Numan İbni Beşir radıyallahu anhüma şöyle dedi: Ömer İbni Hattab radıyallahu anh, insanların dünyalıklardan elde ettiklerinden bahsetti ve: Ben, Resulullah sallallahu aleyhi ve sellemin gün boyu açlıktan kıvranıp, karnını doyuracak adi hurma bile bulamadığını gördüm, dedi. (Müslim, Zühd 36. Ayrıca bk. İbni Mace, Zühd 10)

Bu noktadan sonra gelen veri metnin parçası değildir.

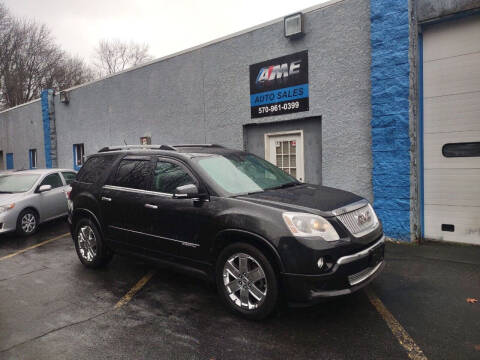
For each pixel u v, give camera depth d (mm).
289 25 7609
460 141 6227
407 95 6270
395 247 6191
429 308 3871
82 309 4105
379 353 3049
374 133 6660
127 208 4859
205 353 3133
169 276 5195
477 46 6012
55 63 34719
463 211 6258
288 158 8336
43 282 5035
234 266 3834
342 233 3496
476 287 4391
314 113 7559
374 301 4090
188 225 4141
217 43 9297
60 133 15078
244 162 4805
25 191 8469
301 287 3344
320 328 3508
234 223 3707
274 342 3275
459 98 6203
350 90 7051
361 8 6824
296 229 3402
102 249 5359
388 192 6559
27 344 3355
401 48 6285
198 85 9875
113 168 5344
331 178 7371
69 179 9945
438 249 6008
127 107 12086
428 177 6547
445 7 6023
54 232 8500
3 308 4188
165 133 10922
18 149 17703
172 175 4496
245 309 3709
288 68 7898
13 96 32031
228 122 9227
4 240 7820
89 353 3180
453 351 3043
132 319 3820
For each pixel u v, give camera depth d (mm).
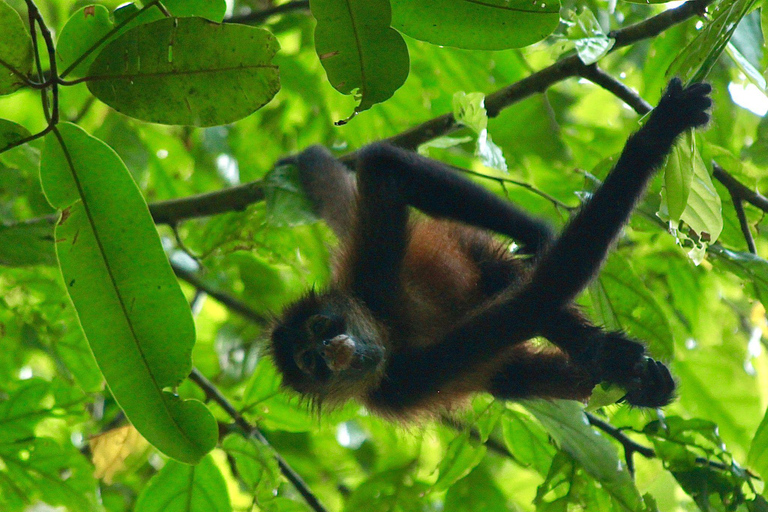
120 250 5703
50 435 10531
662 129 7266
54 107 5234
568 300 8156
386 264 9859
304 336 10055
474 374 9125
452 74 12812
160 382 5988
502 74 13539
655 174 7496
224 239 11266
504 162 8523
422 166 9633
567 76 9547
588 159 13586
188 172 14562
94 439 10109
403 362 9781
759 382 13094
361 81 5645
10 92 5121
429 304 10242
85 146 5395
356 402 10344
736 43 8312
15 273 10500
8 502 9914
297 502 9859
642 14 12430
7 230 9766
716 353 12156
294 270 12094
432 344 9523
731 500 8141
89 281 5742
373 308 9953
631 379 8000
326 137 14336
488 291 10219
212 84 5309
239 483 10320
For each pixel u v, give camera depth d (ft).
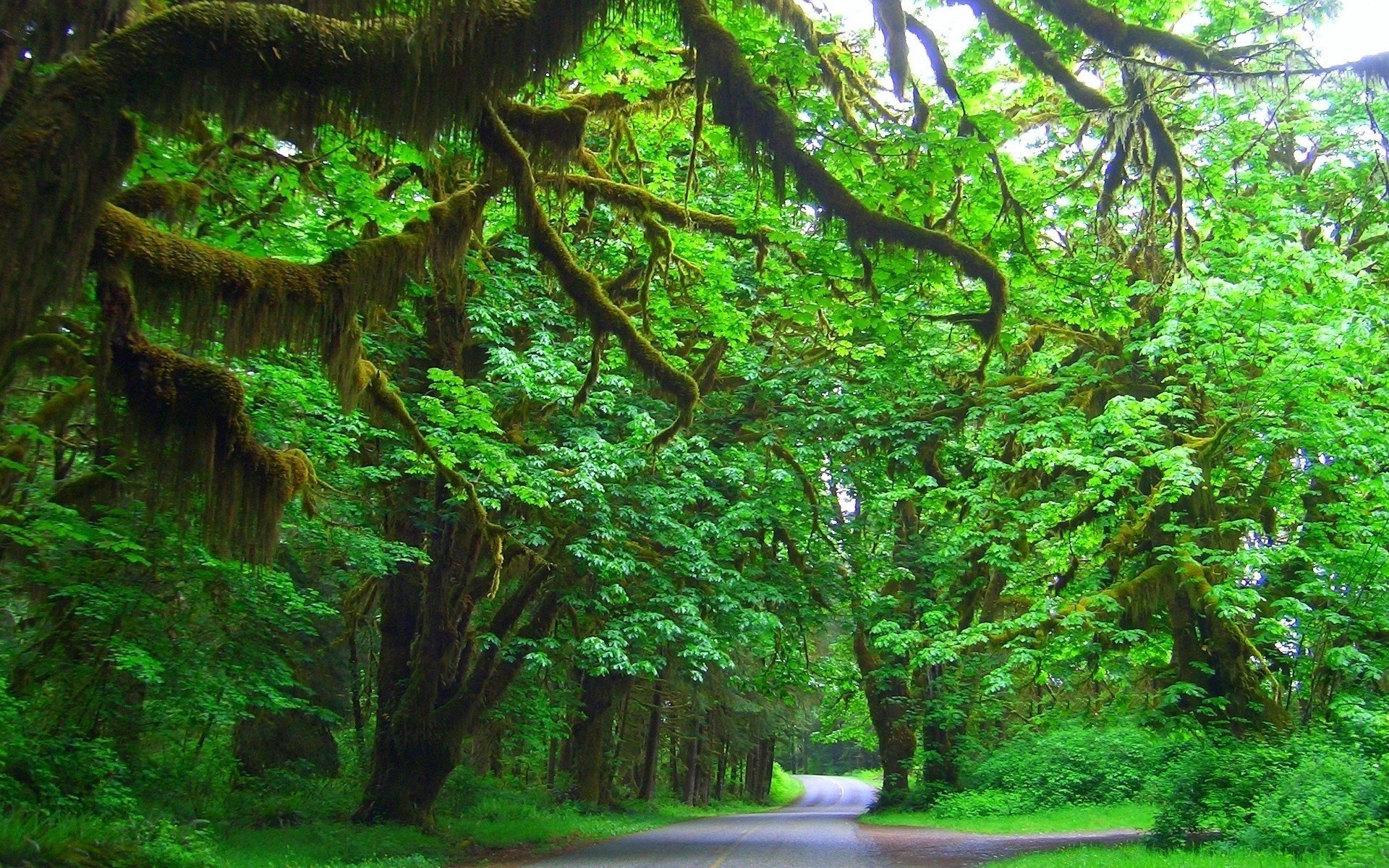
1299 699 59.16
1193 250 55.47
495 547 50.70
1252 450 51.49
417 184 46.21
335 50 23.21
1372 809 39.11
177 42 22.18
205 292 27.45
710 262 47.91
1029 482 65.46
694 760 150.82
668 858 56.39
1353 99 54.24
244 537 29.60
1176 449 50.06
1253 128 54.03
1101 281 46.57
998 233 42.80
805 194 34.71
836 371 69.21
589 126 49.70
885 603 71.20
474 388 48.83
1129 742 84.38
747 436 68.49
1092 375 61.46
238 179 38.50
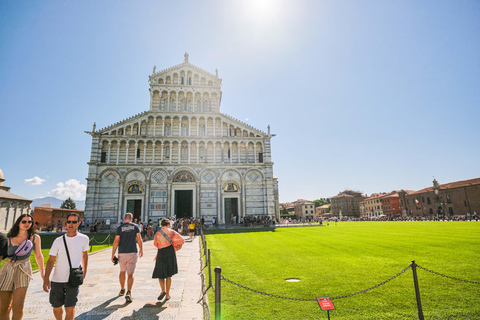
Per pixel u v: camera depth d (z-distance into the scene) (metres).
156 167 48.31
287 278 12.91
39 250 7.38
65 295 6.83
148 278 13.05
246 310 9.21
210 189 49.34
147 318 8.10
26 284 6.95
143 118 50.38
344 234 32.28
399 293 10.73
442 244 21.45
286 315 8.83
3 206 57.38
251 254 19.55
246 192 50.34
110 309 8.81
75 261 6.98
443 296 10.34
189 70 54.78
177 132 51.22
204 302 9.07
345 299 10.24
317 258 17.55
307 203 168.38
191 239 30.69
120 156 48.19
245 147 52.28
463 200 92.69
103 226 44.31
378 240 25.39
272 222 49.22
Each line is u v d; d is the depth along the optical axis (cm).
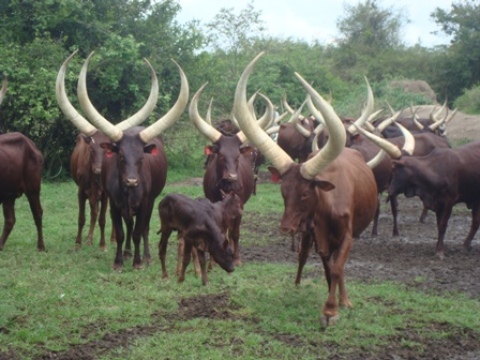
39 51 2009
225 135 1103
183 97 1027
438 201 1208
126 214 1009
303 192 742
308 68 3947
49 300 849
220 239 919
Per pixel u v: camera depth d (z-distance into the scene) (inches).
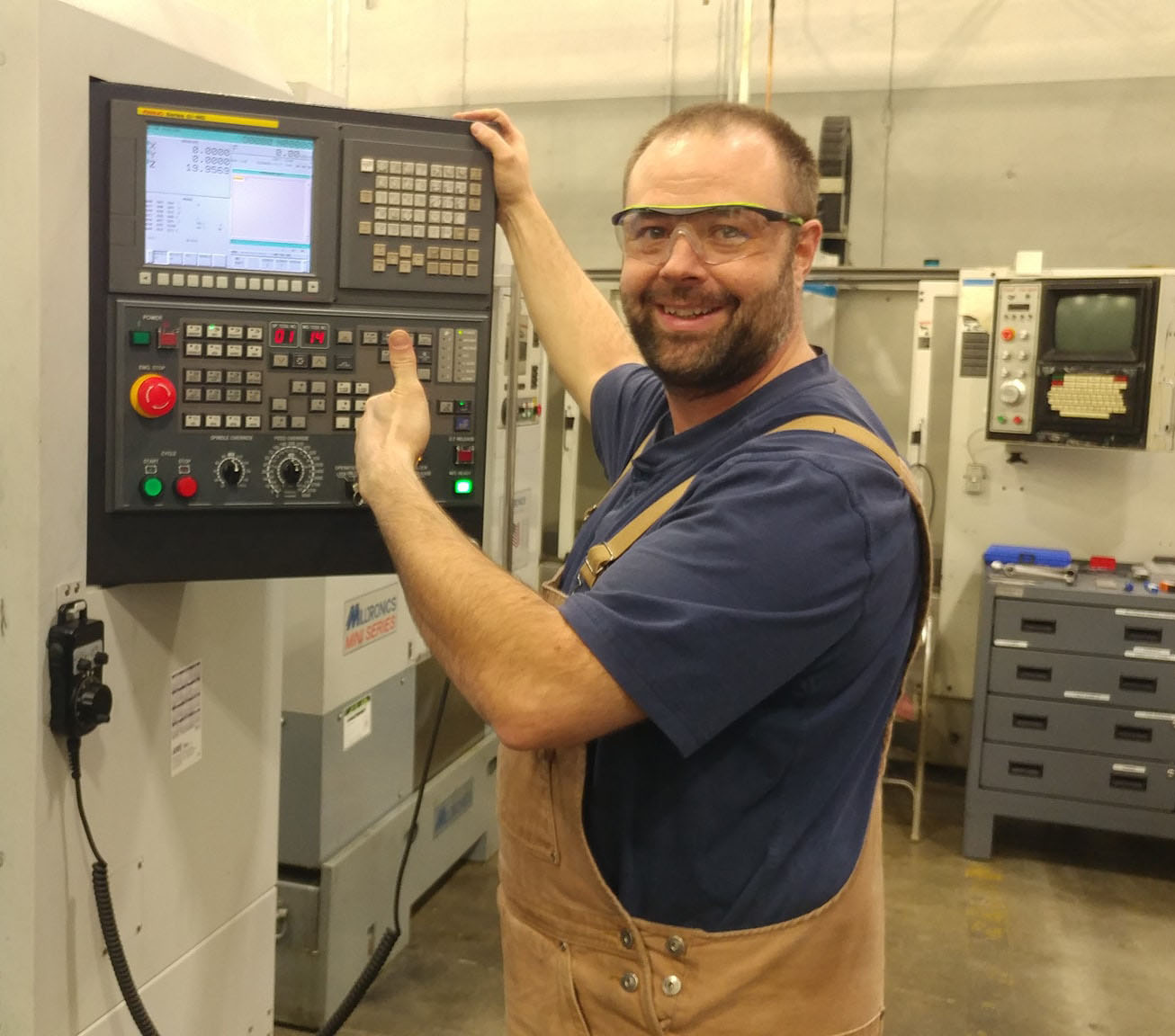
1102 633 130.4
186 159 48.8
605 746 47.0
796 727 44.1
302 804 94.4
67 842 48.7
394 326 52.7
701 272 46.0
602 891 46.1
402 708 107.5
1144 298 128.8
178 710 56.0
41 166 44.3
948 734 163.5
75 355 47.2
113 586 50.7
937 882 133.5
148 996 55.5
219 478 50.4
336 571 53.4
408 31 201.9
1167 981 113.0
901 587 44.8
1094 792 133.3
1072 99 170.9
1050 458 143.0
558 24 194.5
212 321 49.6
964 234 177.5
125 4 49.8
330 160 51.1
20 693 46.6
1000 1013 106.4
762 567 40.9
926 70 176.2
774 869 45.0
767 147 46.6
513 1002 50.9
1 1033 48.3
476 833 127.3
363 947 102.0
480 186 54.0
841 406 47.4
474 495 54.9
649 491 49.6
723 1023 45.7
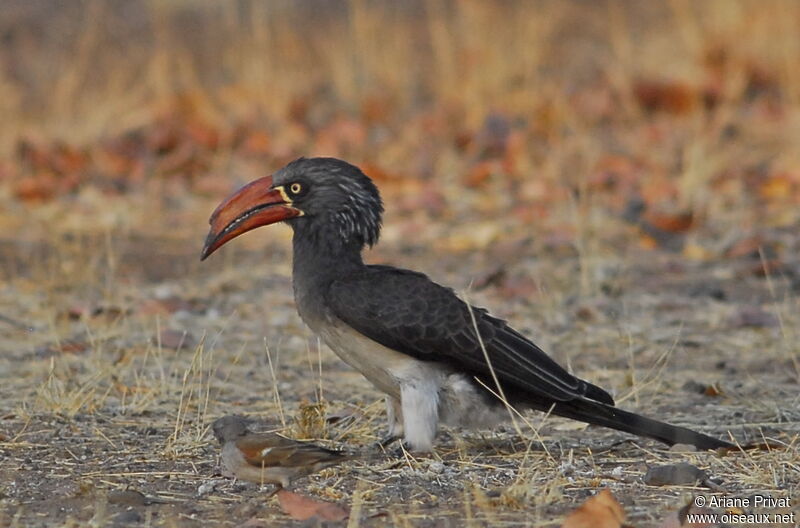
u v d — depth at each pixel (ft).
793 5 86.69
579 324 44.45
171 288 48.73
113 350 40.32
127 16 101.71
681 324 42.19
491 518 26.00
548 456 30.40
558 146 72.54
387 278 31.17
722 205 61.72
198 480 28.89
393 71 86.58
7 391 36.11
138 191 66.69
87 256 52.90
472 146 72.79
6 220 59.93
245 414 34.53
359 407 34.83
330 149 73.77
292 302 47.24
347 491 28.09
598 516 25.02
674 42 89.56
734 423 33.86
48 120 78.74
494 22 92.32
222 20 102.17
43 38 97.45
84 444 31.58
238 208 32.22
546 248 54.80
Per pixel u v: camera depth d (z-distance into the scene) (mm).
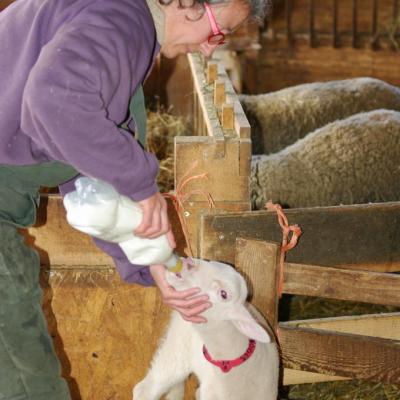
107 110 2008
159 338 3035
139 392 2803
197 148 2805
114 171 1934
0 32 2086
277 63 7223
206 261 2523
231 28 2162
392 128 4348
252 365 2629
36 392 2213
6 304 2154
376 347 2783
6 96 2037
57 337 3023
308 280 2715
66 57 1844
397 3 7215
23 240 2270
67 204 2062
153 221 2078
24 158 2109
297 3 7375
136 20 1954
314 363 2838
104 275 2947
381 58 7184
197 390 2955
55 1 1991
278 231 2744
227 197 2875
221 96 3412
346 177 4203
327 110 5375
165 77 6004
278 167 4184
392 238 2828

Numan İbni Beşir’in, Hz.Ömer’den naklettiği sözler, Peygamber Efendimiz’in vefatından sonra  müslümanların dünyalık mal, mülk, mevki, makam ve benzer nimetlere öncekine göre çokça sahip olduklarını ortaya koyar. Çünkü o dönemde İslam coğrafyası oldukça genişlemiş, birçok ülke müslümanların hakimiyet alanına girmişti. Müslümanlar, elde ettikleri ganimetler ve sahip oldukları çeşitli dünyalık nimetlerle kısa sürede zengin olmuşlar, bu arada birtakım mevki ve makamlara da kavuşmuşlardı. Bunları önemseyenler olduğu gibi, dünyalıklara kapılmayarak zühd hayatını tercih edenler de vardı. Halife Ömer, bu durumu müşahede etmekte ve ashabı bu önemli konularda eğitmeye gayret etmekteydi. Bunu yaparken de, onlar için itirazsız örnek olan Resuli Ekrem’in hayatını öne çıkarmayı uygun görüyordu. Hz. Ömer, bu vesileyle bir başka gerçeği de bizlere hatırlatmış olmaktaydı. O da, Peygamber Efendimiz’in ashabı açken ve yiyecek bir şey bulamazken, kendisinin karnını doyurma cihetine gitmediği ve onlar nasıl yaşıyorsa onun da öyle yaşadığı gerçeğiydi. Bu davranış, örnek bir hayat için son derece önemli olup, toplumu yönetenler açısından mutlaka üzerinde durulması ve rehber edinilmesi gereken bir özellik taşır. Bir başka deyişle Peygamberimiz hayatının hemen her safhasında dünyayı ve dünyalıkları öne çıkarmayan bir yaşayış tarzını, zühd hayatını tercih etti. Bizler, müslümanlar olarak, bir hayatı örnek alacak ve bir kimseye benzemeye özeneceksek, bu Hz.Peygamber olmalı ve özentilerimiz de onun hayat tarzına uygun düşmelidir. Hz. Peygamber’in zühd hayatını tercihi, yoksulluk ve fakirlikle ilgili değildi. O, pek çok dünyalığa sahip ve varlıklı iken bile bu hayatı tercih ediyordu. Peygamberimizin hayatı, ashaba olduğu kadar, ümmete de örnek teşkil eder. Bu örneklik, zaman ve mekânla sınırlı olmayıp, bütün zaman ve mekanları kapsar. Yöneticiler, kendileri başta olmak üzere, yönetimleri altındakileri de öğretip eğiterek müslümanca bir hayatı yaşamaya teşvik ederler. Bu yönde halka gösterecekleri ilk örnek, Peygamberimiz olmalıdır. Müslümanlar, pek çok dünyalık imkânlara da sahip olsalar, İslam’ın emrinin dışına çıkmamalı, dünyalıklara dalarak ibadet ve taati terketme yoluna girmemelidir.